また、次回となる9月の会合については、「データが正当化すれば、9月会合で再び利上げする可能性は当然あると言えよう。そして、同会合で金利据え置きを選択する可能性もあると言っておく」と述べました。米経済については、「スタッフは現在、成長の顕著な減速が年内に始まると予想しているが、最近の経済に見られる強靱(きょうじん)性から、もはやリセッションは見込んでいない」としています。

パウエル議長の発言が今までよりタカ派的なトーンではなかったため、「現行の引き締めサイクルが終わりに近づいている」との見方が強まり、強気派のトレーダーには不満が残るものになったかもしれません。現在、市場は今回で利上げサイクルが終了し、来年5月には利下げに転じると予想しています。

ECBが0.25ポイント利上げ、9月会合のガイダンスは無し

欧州中央銀行(ECB)が0.25ポイントの利上げを実施し、政策金利は4.25%となりました。次回となる9月の会合についてのガイダンスは無く、追加利上げの可能性は残した形になっています。
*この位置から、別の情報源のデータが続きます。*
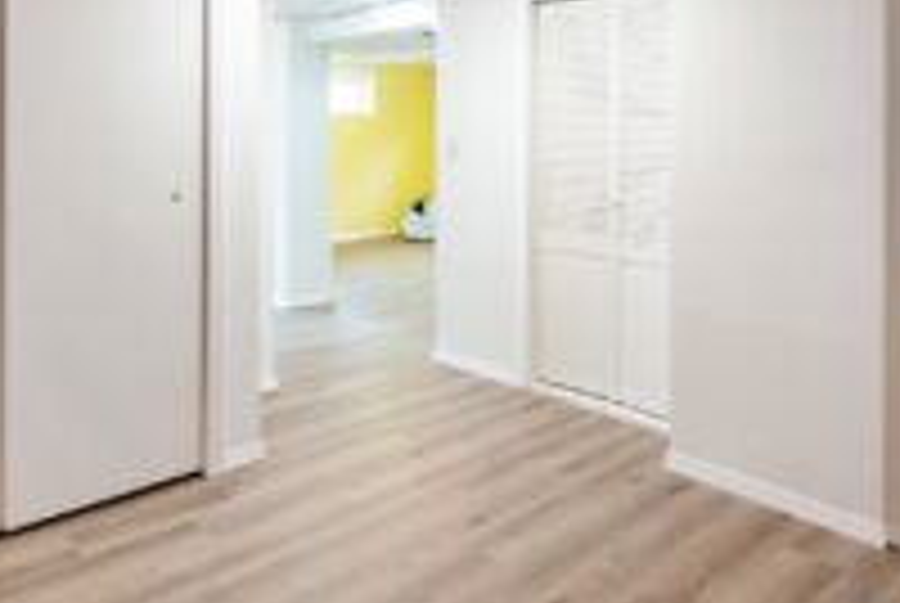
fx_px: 751
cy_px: 124
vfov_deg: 41.9
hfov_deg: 61.7
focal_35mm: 30
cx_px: 495
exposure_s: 1/30
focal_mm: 10
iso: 3200
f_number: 9
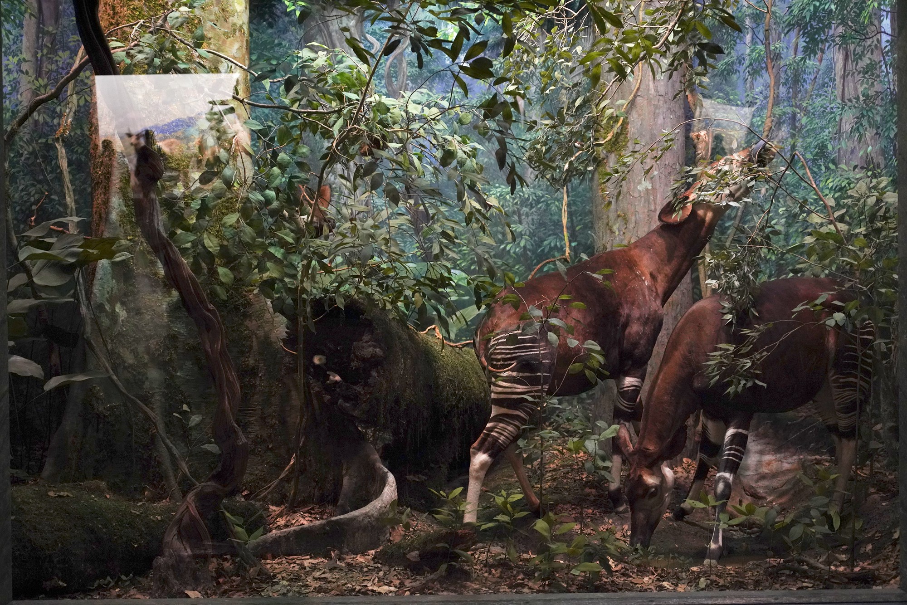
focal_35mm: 40
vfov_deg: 33.4
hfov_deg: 48.5
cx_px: 454
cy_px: 302
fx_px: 1008
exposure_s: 1/80
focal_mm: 40
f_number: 2.8
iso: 3200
ラガルド総裁は記者会見で「決定は全会一致だった。」とし、「インフレ率の低下は続いているが、長すぎる期間にわたり、高すぎる水準にとどまる公算が大きい。」との認識を示しました。また、「インフレの外部要因が緩和しつつある一方で、賃金の上昇や堅調な利益率などによる域内の価格圧力がインフレの重要な要因になりつつある。」と指摘しています。
政策金利の見通しについては、ECBの政策委員会メンバーであるギリシャ銀行(中銀)のストゥルナラス総裁が、「9月に政策金利が引き上げられれば、今回の引き締めサイクルで最後の利上げになるだろう」との見解を示しました。さらに、同じく政策委員会メンバーであるエストニア中銀のミュラー総裁は、「ユーロ圏のインフレはなお根強いが、今後の金利決定については、もはや明白ではない」とし、「ユーロ圏の短期的な成長見通しは、数カ月前と比べてより悲観的となっているようだ」と述べています。

FXマーケットニュース。2023年7月31日。